Aim of the task: Copy the records below exactly, but leave out any picture they contain.

### Input records

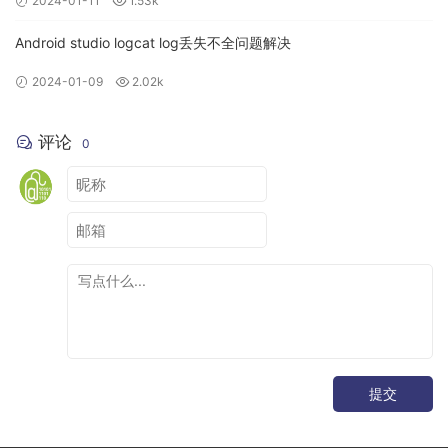
2024-01-11
1.53k
Android studio logcat log丢失不全问题解决
2024-01-09
2.02k
评论
0
提交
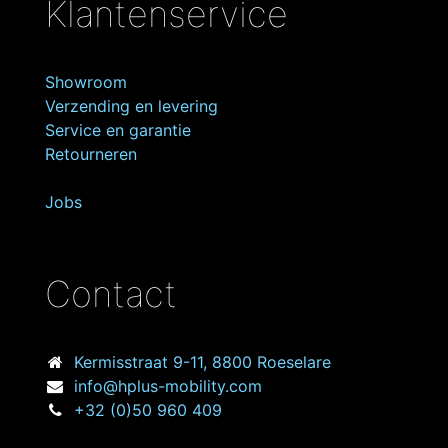
Klantenservice
Showroom
Verzending en levering
Service en garantie
Retourneren
Jobs
Contact
Kermisstraat
9-11, 8800 Roeselare
info@hplus-mobility.com
+32 (0)50 960 409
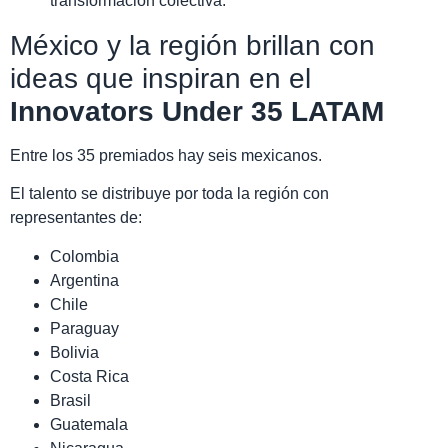
transformación colectiva.”
México y la región brillan con
ideas que inspiran en el
Innovators Under 35 LATAM
Entre los 35 premiados hay seis mexicanos.
El talento se distribuye por toda la región con
representantes de:
Colombia
Argentina
Chile
Paraguay
Bolivia
Costa Rica
Brasil
Guatemala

######

Reply to the exercise:
2024-01-11
1.53k
Android studio logcat log丢失不全问题解决
2024-01-09
2.02k
评论
0
提交
Klantenservice
Showroom
Verzending en levering
Service en garantie
Retourneren
Jobs
Contact
Kermisstraat
9-11, 8800 Roeselare
info@hplus-mobility.com
+32 (0)50 960 409
transformación colectiva.”
México y la región brillan con
ideas que inspiran en el
Innovators Under 35 LATAM
Entre los 35 premiados hay seis mexicanos.
El talento se distribuye por toda la región con
representantes de:
Colombia
Argentina
Chile
Paraguay
Bolivia
Costa Rica
Brasil
Guatemala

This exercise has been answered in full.